Wolf Hound is inspired by true events. It takes place in 1944 in German-occupied France. A Jewish-American fighter pilot is shot down behind enemy lines and must work to rescue a captured B–17 Flying Fortress crew. He discovers that the Germans are loading a U.S.-marked aircraft with a superbomb. Inspired by the real-life German special operations unit KG 200 that shot down, repaired, and flew Allied aircraft as “trojan horses,” the movie features the Boeing B–17, North American P–51 Mustangs, a Supermarine Spitfire, Hawker Hurricane, the Mitchell, and a Messerschmitt Bf 109. The Spitfire, Hurricane, P–51s, Bf 109, and B–25 came from the Military Aviation Museum founded and owned by Gerald Yagen and located in Virginia Beach, Virginia. Most of the aerial sequences were shot in Virginia Beach and Suffolk, Virginia. The Military Aviation Museum’s B–25 Wild Cargo was used for aerial and exterior shots.

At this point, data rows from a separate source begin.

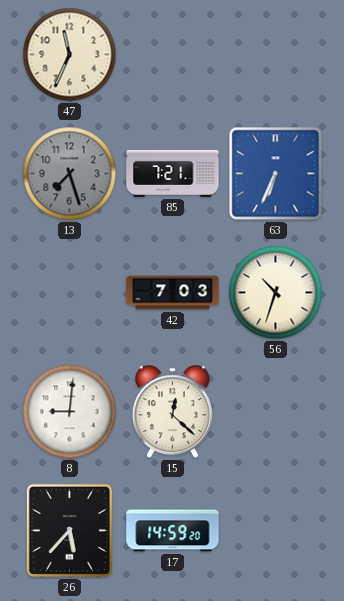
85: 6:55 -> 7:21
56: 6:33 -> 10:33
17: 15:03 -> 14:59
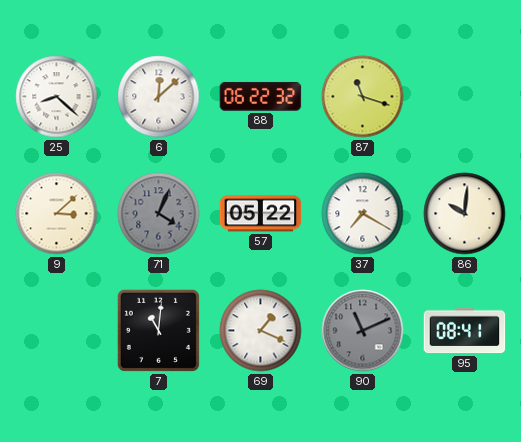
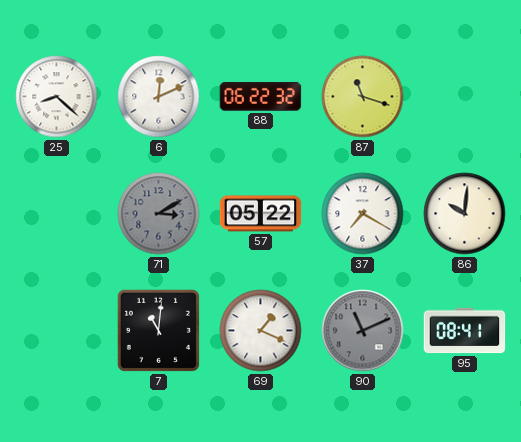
6: 12:08 -> 12:11
9: 3:08 -> none
71: 4:04 -> 3:10
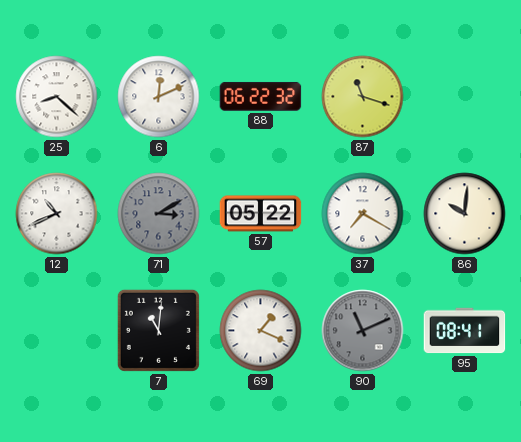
12: none -> 10:41
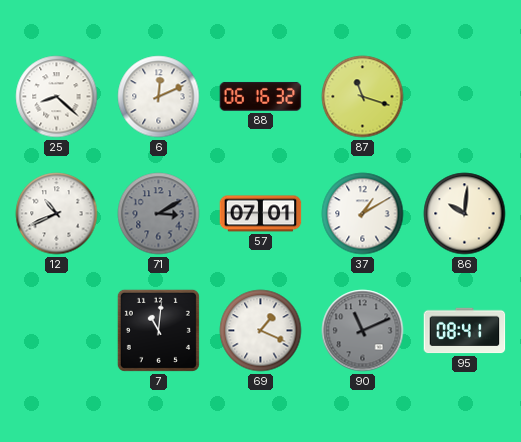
88: 06:22 -> 06:16
57: 05:22 -> 07:01
37: 7:20 -> 1:10
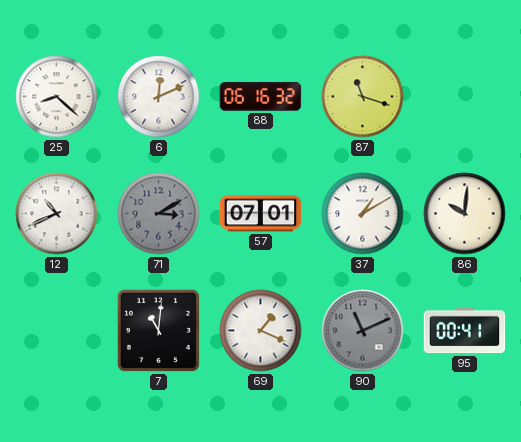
95: 08:41 -> 00:41
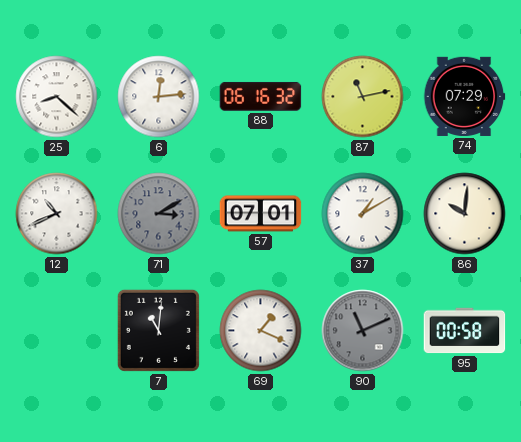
6: 12:11 -> 12:14
87: 11:18 -> 11:13
74: none -> 07:29
95: 00:41 -> 00:58
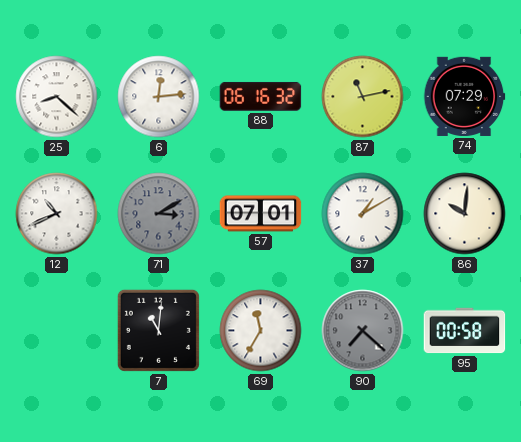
69: 1:19 -> 11:35
90: 11:11 -> 7:22
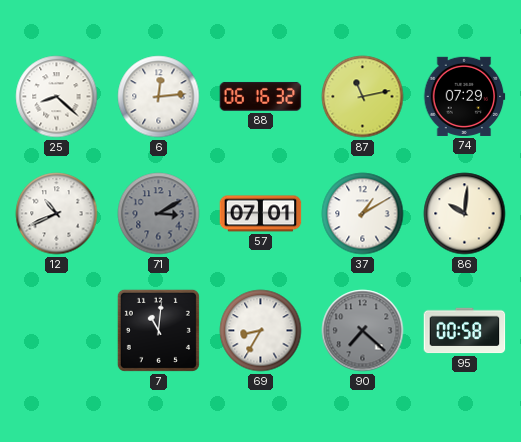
69: 11:35 -> 8:35
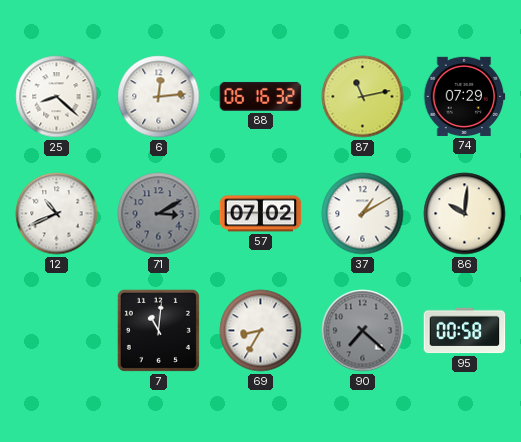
57: 07:01 -> 07:02
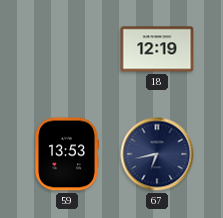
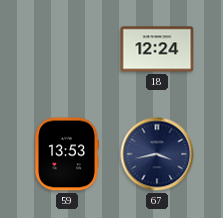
18: 12:19 -> 12:24
67: 6:43 -> 3:43
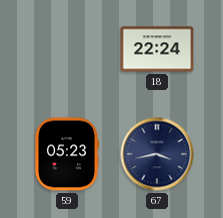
18: 12:24 -> 22:24
59: 13:53 -> 05:23
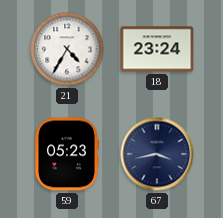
21: none -> 4:35
18: 22:24 -> 23:24
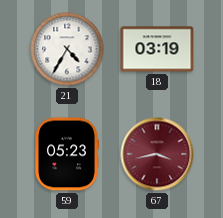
18: 23:24 -> 03:19
67 dial: navy -> burgundy
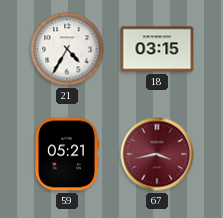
18: 03:19 -> 03:15
59: 05:23 -> 05:21
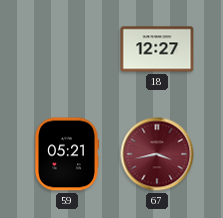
21: 4:35 -> none
18: 03:15 -> 12:27
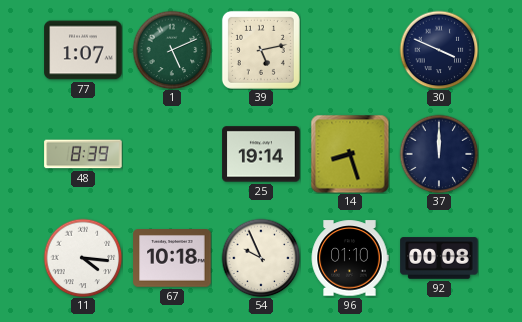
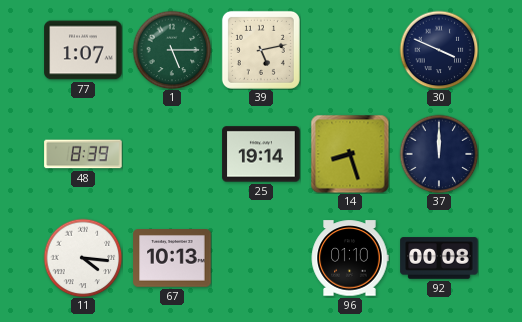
1: 5:11 -> 5:15
67: 10:18 -> 10:13
54: 9:56 -> none
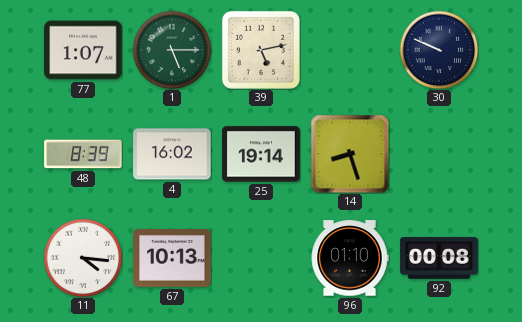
30: 3:49 -> 9:49
4: none -> 16:02
37: 12:00 -> none
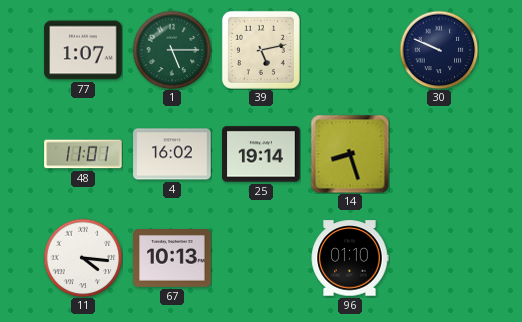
48: 8:39 -> 11:01
92: 00:08 -> none
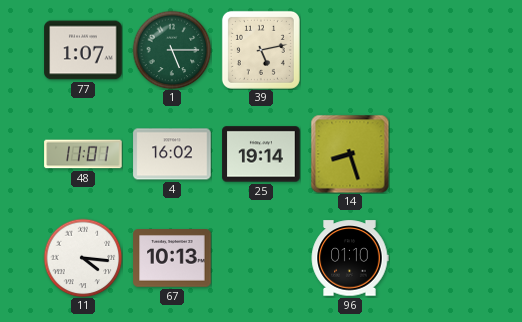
30: 9:49 -> none
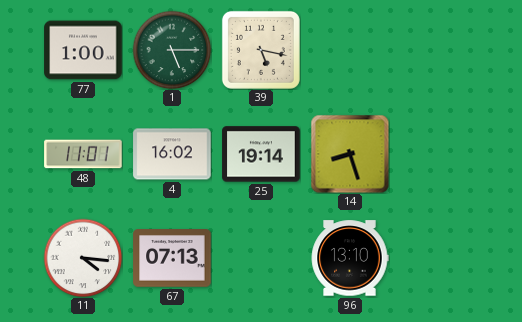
77: 1:07 -> 1:00
39: 5:13 -> 5:17
67: 10:13 -> 07:13
96: 01:10 -> 13:10
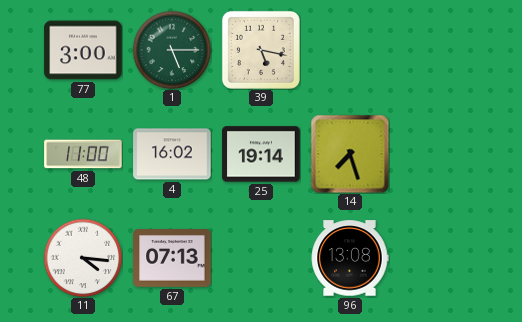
77: 1:00 -> 3:00
48: 11:01 -> 11:00
14: 8:27 -> 7:27
96: 13:10 -> 13:08
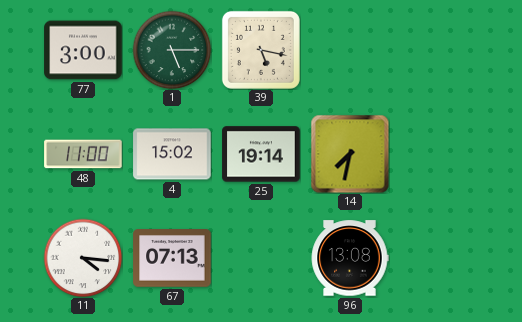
4: 16:02 -> 15:02
14: 7:27 -> 7:32
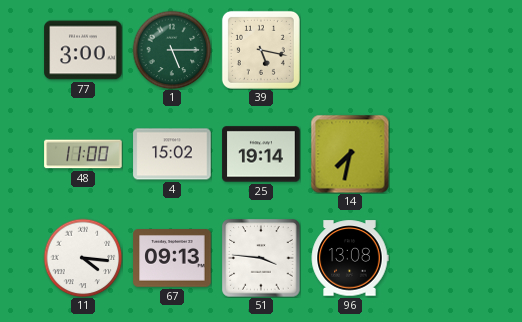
67: 07:13 -> 09:13
51: none -> 3:46
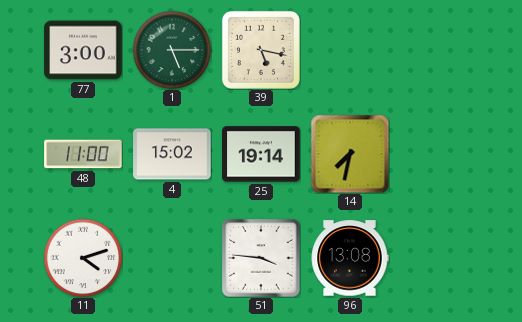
11: 4:16 -> 4:12
67: 09:13 -> none
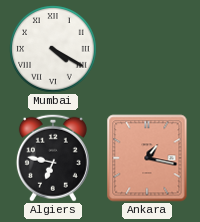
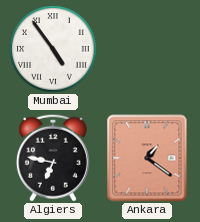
Mumbai: 4:20 -> 4:54
Ankara: 1:17 -> 1:21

“Growing up around airports and in the aviation world because of my dad, I managed to make quite a few connections in the airshow and pilot communities and was fortunate enough to direct two commercials for the U.S. Air Force/Air National Guard after college, and then several for The Yankee Air Museum,” said Michael Chait. “World War II was always a fascinating subject at my family’s house. I am a Jewish man from a Jewish family, so the emotion and weight of what World War II meant has always hit me hard. I wanted to make audiences’ jaws drop with incredible aerial action sequences, with real World War II fighters and bombers instead of CG, and real ground action scenes with lots of stunts, explosions, and gunfire, but always putting character, emotion, and the underdog hero story front and center.”
Michael Chait directed from the screenplay by Timothy Ritchey. Craig Hosking was the aerial coordinator and lead pilot; he performed those same roles in the 2017 movie Dunkirk. Along with cinematographer Westley Gathright (who worked with Chait on his airplane documentary B–52: Three Generations) and aerial director of cinematography Dwayne McClintock, the team captured live action footage with minimal use of digital effects. Forty-five minutes of the film’s 120-minute run features aerial sequences.
The movie stars James Maslow and Trevor Donovan and is in select theaters and on demand June 3; home release on Blu-ray and DVD is July 12.